| What you will do |
Since only part of the material below is wanted, output exactly the lines from the one with "valamint a haszonnövényeket" up to and including the one with "esetében vizsgálni kell azok".

| Data for processing |
· · · ·

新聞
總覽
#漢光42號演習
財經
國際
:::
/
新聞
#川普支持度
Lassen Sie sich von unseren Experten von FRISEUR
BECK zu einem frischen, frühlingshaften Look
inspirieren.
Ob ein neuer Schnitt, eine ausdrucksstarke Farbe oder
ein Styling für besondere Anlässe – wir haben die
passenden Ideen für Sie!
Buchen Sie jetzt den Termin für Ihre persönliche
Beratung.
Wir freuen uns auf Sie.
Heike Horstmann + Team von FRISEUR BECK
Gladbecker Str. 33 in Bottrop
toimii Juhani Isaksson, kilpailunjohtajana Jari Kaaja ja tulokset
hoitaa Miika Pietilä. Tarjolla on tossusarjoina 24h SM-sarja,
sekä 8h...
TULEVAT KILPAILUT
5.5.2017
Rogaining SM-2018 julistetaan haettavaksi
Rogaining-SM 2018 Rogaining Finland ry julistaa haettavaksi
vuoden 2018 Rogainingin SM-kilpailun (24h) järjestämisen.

· · · ·

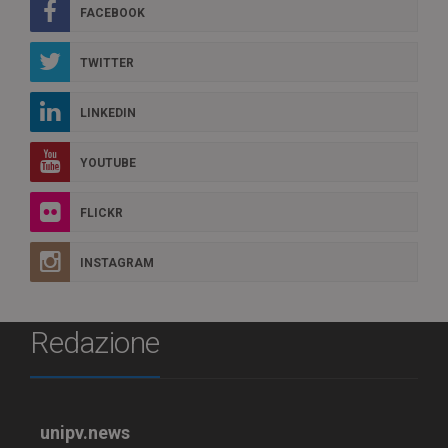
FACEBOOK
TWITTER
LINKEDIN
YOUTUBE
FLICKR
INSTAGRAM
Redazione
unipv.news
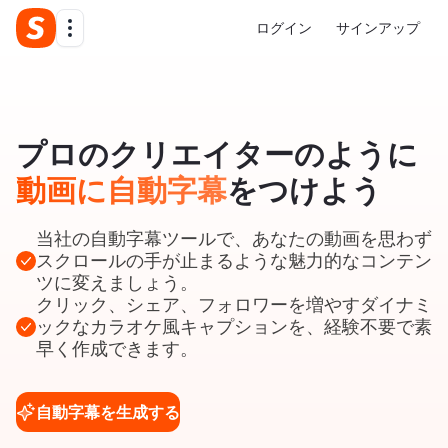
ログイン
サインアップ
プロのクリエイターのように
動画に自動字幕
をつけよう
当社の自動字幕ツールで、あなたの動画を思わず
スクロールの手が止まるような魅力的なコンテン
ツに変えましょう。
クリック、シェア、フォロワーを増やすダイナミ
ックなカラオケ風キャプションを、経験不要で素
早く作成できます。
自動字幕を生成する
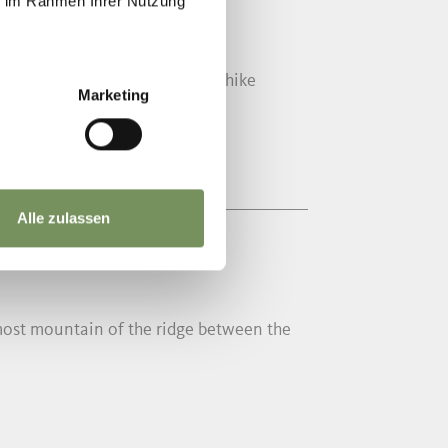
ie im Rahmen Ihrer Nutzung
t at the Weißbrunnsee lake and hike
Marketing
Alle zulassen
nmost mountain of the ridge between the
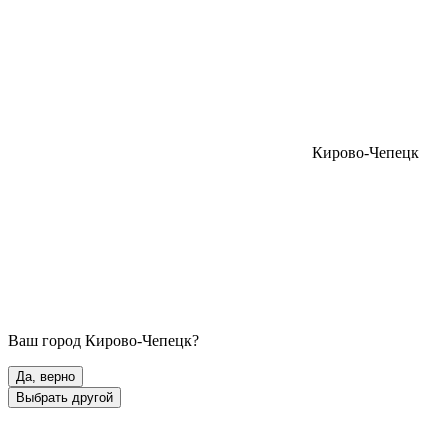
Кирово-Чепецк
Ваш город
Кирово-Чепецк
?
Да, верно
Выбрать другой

· · · ·

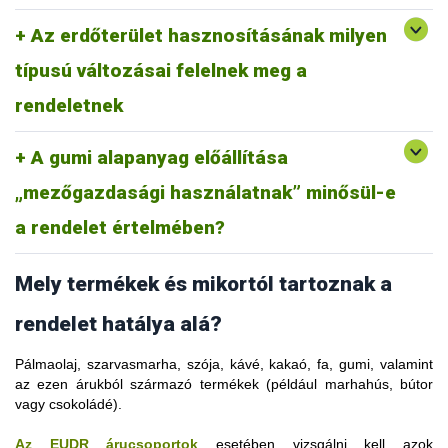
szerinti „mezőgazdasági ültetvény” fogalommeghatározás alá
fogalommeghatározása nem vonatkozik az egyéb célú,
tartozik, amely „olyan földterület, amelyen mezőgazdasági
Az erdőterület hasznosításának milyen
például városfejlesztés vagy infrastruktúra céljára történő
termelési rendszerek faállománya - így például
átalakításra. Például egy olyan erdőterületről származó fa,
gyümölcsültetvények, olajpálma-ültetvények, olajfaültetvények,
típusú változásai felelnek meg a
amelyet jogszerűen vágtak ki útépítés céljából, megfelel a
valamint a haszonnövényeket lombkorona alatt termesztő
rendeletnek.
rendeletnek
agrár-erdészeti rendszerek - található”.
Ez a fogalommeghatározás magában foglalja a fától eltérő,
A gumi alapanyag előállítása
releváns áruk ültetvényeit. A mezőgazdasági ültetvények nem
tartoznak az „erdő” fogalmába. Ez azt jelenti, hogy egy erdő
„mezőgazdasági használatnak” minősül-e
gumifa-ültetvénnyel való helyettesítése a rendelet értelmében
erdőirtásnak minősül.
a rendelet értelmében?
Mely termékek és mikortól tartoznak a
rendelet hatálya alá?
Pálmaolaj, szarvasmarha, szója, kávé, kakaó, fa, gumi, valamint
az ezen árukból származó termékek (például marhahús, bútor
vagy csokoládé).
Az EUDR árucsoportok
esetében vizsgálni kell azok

· · · ·

| Answer box |
valamint a haszonnövényeket lombkorona alatt termesztő
rendeletnek.
rendeletnek
agrár-erdészeti rendszerek - található”.
Ez a fogalommeghatározás magában foglalja a fától eltérő,
A gumi alapanyag előállítása
releváns áruk ültetvényeit. A mezőgazdasági ültetvények nem
tartoznak az „erdő” fogalmába. Ez azt jelenti, hogy egy erdő
„mezőgazdasági használatnak” minősül-e
gumifa-ültetvénnyel való helyettesítése a rendelet értelmében
erdőirtásnak minősül.
a rendelet értelmében?
Mely termékek és mikortól tartoznak a
rendelet hatálya alá?
Pálmaolaj, szarvasmarha, szója, kávé, kakaó, fa, gumi, valamint
az ezen árukból származó termékek (például marhahús, bútor
vagy csokoládé).
Az EUDR árucsoportok
esetében vizsgálni kell azok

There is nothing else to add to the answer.